Through AI technologies today, you can connect more deeply with members and foster a high level of digital trust and intimacy. Delivering consistent personalization across channels and time sounds way more complicated than it is with the accessibility of AI.

#8 - Leverage Two-Way Engagement

Earning consent to access, store, and process personal data is a required step to unleash the magic of data-driven personalization on powerful engagement tools.

AI-powered engagement tools allow you to create emotional, loyalty-driven interactions at scale.

#9 - Implement Zero-Trust Cybersecurity

Zero-party data is becoming more important than other data sources in engaging individuals throughout the member lifecycle. Just as it sounds, zero-trust approach helps you securely collect data and increase security.

#10 - Integrate First-Party Data Strategy

Tech advancements have cleared the way for first-party data (aka data you collect directly from interactions with users on your own channels) to provide more personalized, relevant experiences. 

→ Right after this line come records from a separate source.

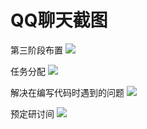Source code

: # QQ聊天截图

第三阶段布置
![](https://github.com/president-for-life/NJU-SF2/blob/master/%E7%AC%AC%E4%B8%89%E9%98%B6%E6%AE%B5/QQ%E8%81%8A%E5%A4%A9%E6%88%AA%E5%9B%BE/%E7%AC%AC%E4%B8%89%E9%98%B6%E6%AE%B5%E5%B8%83%E7%BD%AE.jpg?raw=true)

任务分配
![](https://github.com/president-for-life/NJU-SF2/blob/master/%E7%AC%AC%E4%B8%89%E9%98%B6%E6%AE%B5/QQ%E8%81%8A%E5%A4%A9%E6%88%AA%E5%9B%BE/%E4%BB%BB%E5%8A%A1%E5%88%86%E9%85%8D.jpg?raw=true)

解决在编写代码时遇到的问题
![](https://github.com/president-for-life/NJU-SF2/blob/master/%E7%AC%AC%E4%B8%89%E9%98%B6%E6%AE%B5/QQ%E8%81%8A%E5%A4%A9%E6%88%AA%E5%9B%BE/%E8%A7%A3%E5%86%B3%E7%BC%96%E5%86%99%E4%BB%A3%E7%A0%81%E6%97%B6%E9%81%87%E5%88%B0%E7%9A%84%E9%97%AE%E9%A2%98.jpg?raw=true)

预定研讨间
![](https://github.com/president-for-life/NJU-SF2/blob/master/%E7%AC%AC%E4%B8%89%E9%98%B6%E6%AE%B5/QQ%E8%81%8A%E5%A4%A9%E6%88%AA%E5%9B%BE/%E9%A2%84%E5%AE%9A%E7%A0%94%E8%AE%A8%E9%97%B4.png?raw=true)
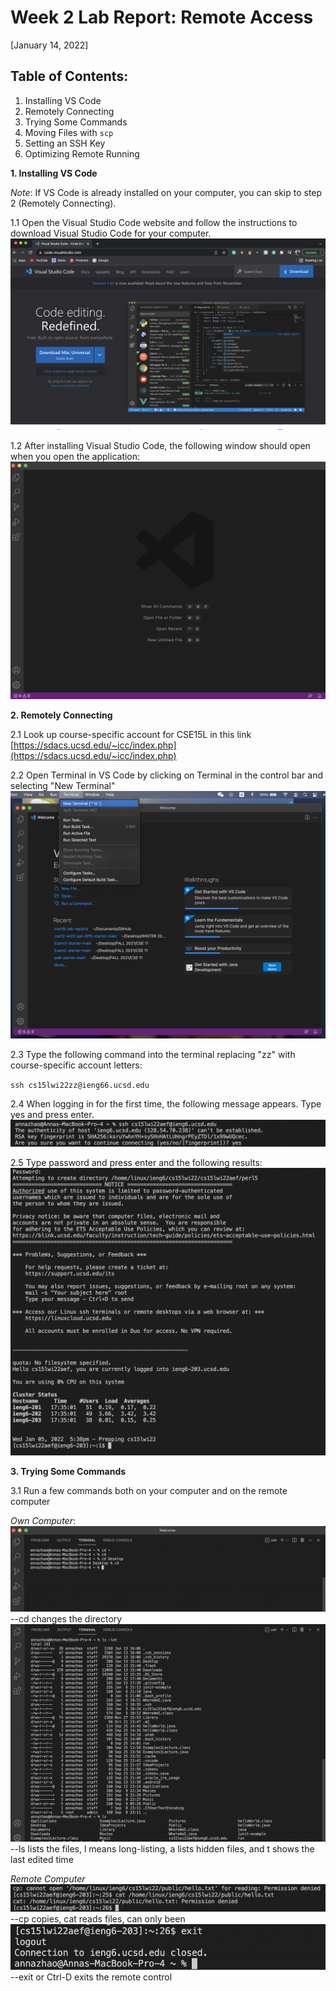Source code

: # Week 2 Lab Report: Remote Access
[January 14, 2022]

## Table of Contents:
1. Installing VS Code
2. Remotely Connecting
3. Trying Some Commands
4. Moving Files with `scp`
5. Setting an SSH Key
6. Optimizing Remote Running

**1. Installing VS Code**

*Note*: If VS Code is already installed on your computer, you can skip to step 2 (Remotely Connecting).

1.1 Open the Visual Studio Code website and follow the instructions to download Visual Studio Code for your computer.
![Image](Images/vscode.png)

1.2 After installing Visual Studio Code, the following window should open when you open the application:
![Image](Images/vscodeOpen.png)

**2. Remotely Connecting**

2.1 Look up course-specific account for CSE15L in this link [https://sdacs.ucsd.edu/~icc/index.php](https://sdacs.ucsd.edu/~icc/index.php)

2.2 Open Terminal in VS Code by clicking on Terminal in the control bar and selecting "New Terminal"
![Image](Images/vscodeNewTerminal.png)

2.3 Type the following command into the terminal replacing "zz" with  course-specific account letters:

`ssh cs15lwi22zz@ieng66.ucsd.edu`

2.4 When logging in for the first time, the following message appears. Type yes and press enter.
![Image](Images/firstLogin.png)

2.5 Type password and press enter and the following results:
![Image](Images/loginResults.png)

**3. Trying Some Commands**

3.1 Run a few commands both on your computer and on the remote computer

*Own Computer*:
![Image](Images/cdCommands.png)
--cd changes the directory
![Image](Images/lsCommands.png)
--ls lists the files, l means long-listing, a lists hidden files, and t shows the last edited time

*Remote Computer*
![Image](Images/remoteComputerCommands.png)
--cp copies, cat reads files, can only been
![Image](Images/exitCommand.png)
--exit or Ctrl-D exits the remote control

Done right, a sustainable first-party data strategy can strengthen brand loyalty and the relationship you have with your audience, including your members, users, website visitors. The key to first-party data for successful personalization and privacy is how you gather and manage data. Central to the debate is data privacy, and the right to control what data is collected and what’s not. 

Making first-party data work is about much more than compliance, crisis mitigation, and brand management. It requires you to give users control over the digital journey and their personalized content.

Create a digital policy that takes a holistic approach to personalization, privacy, and compliance. Any organization that gathers personal information or uses tracking cookies in any way must comply with information privacy rights. The most integrated compliance framework to date is the General Data Protection Regulation (GDPR).

To become a trusted leader in the eyes of the public means being thinking in terms of public good, not mere compliance. Go beyond data security practices and regular compliance checks in your organization's privacy culture. Align your information technology (IT) processes, technology, and people behind your strategic plan and budget. And be sure to establish open lines of communication.

Read More: Privacy-First Personalization: 12 Challenges to Conquer

Wrap-Up: Trust and Transformation

Rapid change and digital friction have created a trust gap like never before. Our strategic goals may have shifted in the age of digital transformation, but trust is still a core human element that remains central to the brand promise. 

Achieving greater trustworthiness requires transparency and data availability to be a central part of your business initiatives. It'll help to regain the confidence of your members and the public while also powering transformative digital experiences.